According to psychologist Steven Stosny, PhD, “subtle (but sometimes obvious) anxiety or fear in one partner triggers shame-avoidant behavior (withdrawal or anger) in the other, and vice versa.” In one of his articles he lists behaviors of men that make women anxious in marriage, like ignoring her, tuning out her feelings, or stonewalling her. He also lists the things women do that shame their husbands, such as withholding praise, condescending, and dismissing his opinion. This can become a vicious cycle, making it hard to identify exactly where the trouble began, and can oftentimes lead to the deadlock of a Pursuer-Distancer relationship.
This pattern begins when one or both people don’t feel fulfilled in a relationship, but only one is speaking up. For example, a person resorts to nagging, criticism, or blame to express her need for more intimacy. Using defensiveness, the other spouse retreats and might stonewall her. Psychologist Terry Gaspard explains that simply encouraging “couples to open up and communicate more” isn’t enough. Couples who find themselves locked into this pattern feel hurt by the manner in which feelings are being expressed.
Again, it goes back to how, not if a couple is communicating. One example of good communication Gaspard gives is to express one’s intent in a positive way, by saying, “I feel unimportant to you when you don’t include me in plans with your friends. I’d like to be kept posted, even if you prefer to see them on your own.”
The Overdrawn Love Bank
An unconventional yet interesting view on marriage pioneered by Dr. Harley is that
“inside all of us is a Love Bank with accounts in the names of everyone we know.” When people have more negative interactions with their spouse than positive, they begin to associate their spouse with unhappiness. Based on his research, Dr. Harley believes that “love might be nothing more than a learned association.”
Though oversimplified, this is one way of looking at relationships: The more we hurt each other (by acting in the ways described in this article), the less happy we feel, so the inverse must also be true.

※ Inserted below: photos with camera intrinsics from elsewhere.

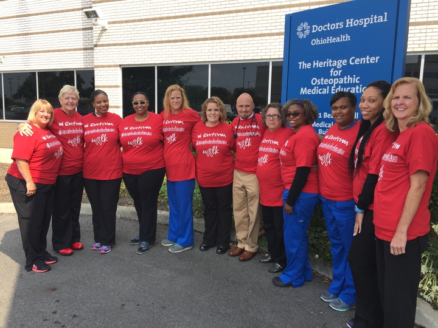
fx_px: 367
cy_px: 164
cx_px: 219
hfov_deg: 61.7
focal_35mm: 29
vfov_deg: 48.2
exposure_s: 1/682
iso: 32
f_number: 2.2
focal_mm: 4.15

A close cousin to stonewalling, emotional disengagement is defined as holding back certain aspects of one’s inner being. Sam Margulies, PhD and Esq., believes that being emotionally engaged is a “minimum requirement” in order to maintain intimacy. This includes feeling safe enough to share one’s feelings and actively listening to the other person’s feelings. If this does not regularly take place, couples may feel as though they are falling out of love with each other, have less sexual intercourse, feel bored in the marriage, and start looking outside the relationship.
Unrealistic Marital Expectations
Though Katie Durkin is no expert, her views on the Limits of Traditional Marriage are worth noting. She believes “the unrealistic demands of monogamy” are yet another hindrance to matrimonial success. She calls for people to reevaluate their expectations of marriage and infidelity.
However, not all people who are unhappy in a marriage seek affection outside their relationship. Perhaps individuals just need to feel respected for the unique person they are. Maybe they need room to grow and change or they wish to be understood. After all, people are apt to change, and that’s okay.
A couple’s conflict-resolution strategies (or lack thereof) can predict the health of their marriage. And it isn’t about simply avoiding divorce, because staying unhappily married, like my friend’s long-suffering pal, can be just as heartbreaking. It’s about raising the quality of one’s marriage and tailoring it to suit each individual’s needs.
And since conflict is inevitable, why not get used to the discomfort and dig into issues with a little patience and respect? If couple’s aren’t willing to make the effort it takes to navigate conflict with loving kindness, unhappiness will surely follow.